Objection (paraphrased): When a <check> entry says ARCH-2 ARCH-4 DATA-3, neither the developer reading a diff nor the agent reading the genome understands what those ids mean without looking them up. The ids act as placeholders, not communication.

The solution we shipped: semantic rule id slugs (SPEC.md §2, updated).

  • Both styles are now valid: ARCH-2 (numeric) and ARCH-no-deep-imports (semantic)
  • Semantic slugs are recommended for new genomes
  • Backward-compatible: numeric ids in existing genomes are still valid and need no migration

A <check> entry with semantic ids is self-documenting:

<!-- before -->
<check>ARCH-2 ARCH-6 DATA-3 TEST-1</check>

<!-- after — intent is readable without cross-reference -->
<check>ARCH-no-deep-imports ARCH-ts-strict DATA-integer-cents TEST-failing-first</check>

The aigx-lint regex already captures any id format — no tool changes needed.


6.3 N+1 context loading — "under time pressure, the agent skips the reads"

Objection (paraphrased): The agent addendum says "go read the genome." Under latency pressure, some agents skip one or more reads and the constraints never land in the context window. Behavioral reliability varies between models and prompts; you can't depend on the agent to faithfully execute a 3-step reading sequence before every edit.

The solution we shipped: JIT (Just-In-Time) Context Hydration — documented in docs/jit-hydration.md.

The pattern flips responsibility: the environment resolves the genome entry for the file being edited and injects it directly into the system prompt before inference runs. The agent receives the constraint pre-loaded; it doesn't need to earn it through sequential tool calls.

Three integration patterns, in order of recommended adoption:

  1. MCP tool — expose aigx-lint --resolve <path> as an MCP tool; the IDE calls it automatically when the agent opens a file. Works with Claude Code, Cursor, any MCP-capable runtime.
  2. Pre-prompt injection — for CLI wrappers and CI pipelines: resolve the boundary before constructing the LLM request, splice it into the system prompt. Zero agent cooperation required.
  3. Editor extension — planned VS Code extension (see roadmap) handles this natively.

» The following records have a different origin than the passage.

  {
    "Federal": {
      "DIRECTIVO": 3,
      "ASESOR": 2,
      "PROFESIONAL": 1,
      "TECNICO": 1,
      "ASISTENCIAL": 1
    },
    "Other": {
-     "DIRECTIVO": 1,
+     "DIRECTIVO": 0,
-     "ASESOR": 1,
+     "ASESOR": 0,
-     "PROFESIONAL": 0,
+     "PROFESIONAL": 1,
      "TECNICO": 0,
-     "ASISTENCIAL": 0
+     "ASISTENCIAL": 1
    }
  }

The core primitive — python tools/aigx-lint/aigx_lint.py --resolve src/foo.ts — returns the single <file> entry in O(1). The agent addendum approach (§4) remains valid and simpler; JIT is for teams who confirm their agent skips reads under pressure.


6.4 Agent self-maintenance — "agents don't know they should update the genome"

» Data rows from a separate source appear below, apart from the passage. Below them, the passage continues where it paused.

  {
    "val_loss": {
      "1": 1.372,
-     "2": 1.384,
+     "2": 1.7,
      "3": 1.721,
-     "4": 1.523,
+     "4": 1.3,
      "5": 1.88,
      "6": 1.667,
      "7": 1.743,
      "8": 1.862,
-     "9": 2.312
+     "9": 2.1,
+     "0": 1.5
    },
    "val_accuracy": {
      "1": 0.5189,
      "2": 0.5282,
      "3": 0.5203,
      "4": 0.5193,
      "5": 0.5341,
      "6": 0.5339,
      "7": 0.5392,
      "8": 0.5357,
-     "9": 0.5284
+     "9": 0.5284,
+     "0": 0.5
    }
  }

Objection (implied by the above): Even if the genome is set up correctly, an agent editing the codebase has no instruction to keep the genome current. It will rename files without updating files.aigx, add new boundary files without adding entries, and let rule text drift from reality.

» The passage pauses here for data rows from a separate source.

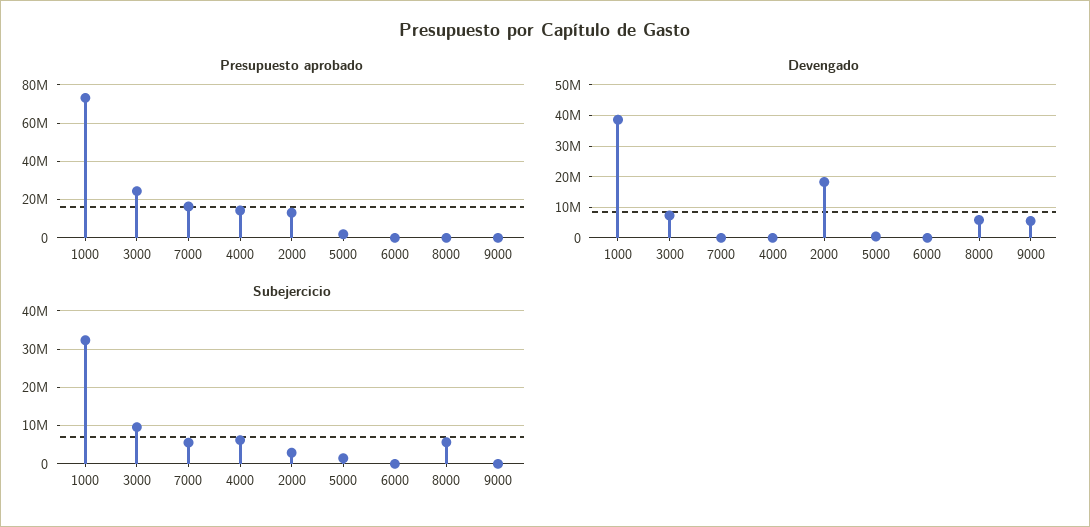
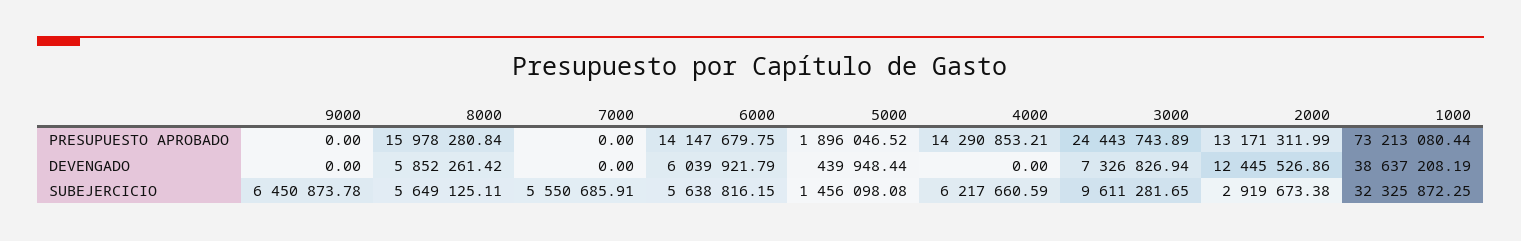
  {
    "Presupuesto aprobado": {
      "1000": 73213080.44,
      "3000": 24443743.89,
-     "7000": 15000000,
+     "7000": 0,
      "4000": 14290853.21,
      "2000": 13171311.99,
      "5000": 1896046.52,
-     "6000": 0,
+     "6000": 14147679.75,
-     "8000": 0,
+     "8000": 15978280.84,
      "9000": 0
    },
    "Devengado": {
      "1000": 38637208.19,
      "3000": 7326826.94,
      "7000": 0,
      "4000": 0,
-     "2000": 18000000,
+     "2000": 12445526.86,
      "5000": 439948.44,
-     "6000": 0,
+     "6000": 6039921.79,
      "8000": 5852261.42,
-     "9000": 6000000
+     "9000": 0
    },
    "Subejercicio": {
      "1000": 32325872.25,
      "3000": 9611281.65,
      "7000": 5550685.91,
      "4000": 6217660.59,
      "2000": 2919673.38,
      "5000": 1456098.08,
-     "6000": 0,
+     "6000": 5638816.15,
      "8000": 5649125.11,
-     "9000": 0
+     "9000": 6450873.78
    }
  }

The solution we shipped: agent.aigx — a rule file for the agent itself.

Seven AGENT-* rules that tell an AI agent how to be a genome steward:

  • Read the <file> entry before editing any file (AGENT-read-before-edit)
  • Update files.aigx in the same change-set as a rename (AGENT-sync-on-rename)
  • Add an entry for new boundary files (AGENT-add-new-entry)
  • Never rename or delete a rule id (AGENT-stable-ids)
  • Update rule text when code changes make it wrong (AGENT-update-rule-text)
  • Verify paths and ids after task completion (AGENT-verify-after-task)
  • No speculative entries or rules (AGENT-no-bloat)

create-aigx scaffolds this file automatically. For existing genomes: copy templates/starter/.aigx/agent.aigx into your .aigx/ folder, then add a reference to it in your agent addendum line.